Dyer brings up a concept that permeates — directly or otherwise, humorously or fatalistically — the entire volume: purpose. Because life without kids means eventual obsolescence, what’s the point of going on? Dyer, it should be noted, does not ask that question. “Of all the arguments for having children,” he writes, “the suggestion that it gives life ‘meaning’ is the one to which I am most hostile. ... The assumption that life needs a meaning or purpose!”
Reading Selfish, Shallow, and Self-Absorbed can result in a messy mix of reactions: heartache, laughter, exasperation, admiration. Its value lies not just in the high quality of each essayist’s writing, but in its rare — and very welcome — discussion of a topic that often seems to be swept under the rug. The decision not to have children is far from one made by humankind’s rogues, iconoclasts, and egotists. It is a decision made by many, often after several decades’ worth of contemplation.

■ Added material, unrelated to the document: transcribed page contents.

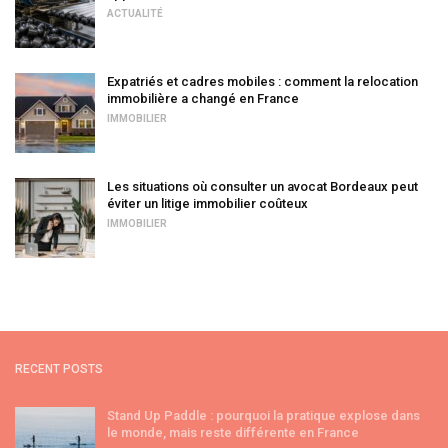
ACTUALITÉ
Expatriés et cadres mobiles : comment la relocation
immobilière a changé en France
IMMOBILIER
Les situations où consulter un avocat Bordeaux peut
éviter un litige immobilier coûteux
IMMOBILIER
RECENT POSTS
Stand Up Paddle : pourquoi la pratique explose dans
le monde, mais reste différente en France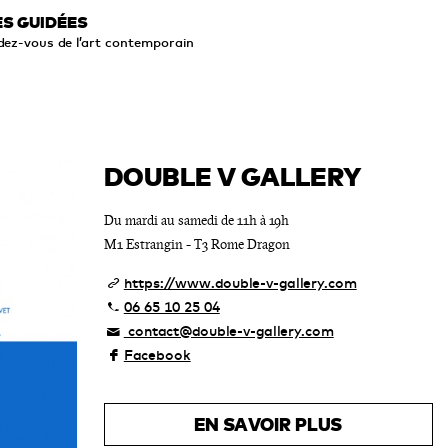
ES GUIDÉES
dez-vous de l’art contemporain
DOUBLE V GALLERY
Du mardi au samedi de 11h à 19h
M1 Estrangin - T3 Rome Dragon
https://www.double-v-gallery.com
06 65 10 25 04
contact@double-v-gallery.com
Facebook
EN SAVOIR PLUS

And it is essentially a modern choice, made with greater frequency in America by women in their childbearing years — at least since the U.S. Census Bureau began tracking these numbers in 1976. For that reason, and because it is a decision that affects our environments, economies, social structures, freedoms, and futures, the choice to be childless demands the kind of meticulous consideration it is afforded in this collection. It may have been a taboo topic at one point. Now it’s a crucial one.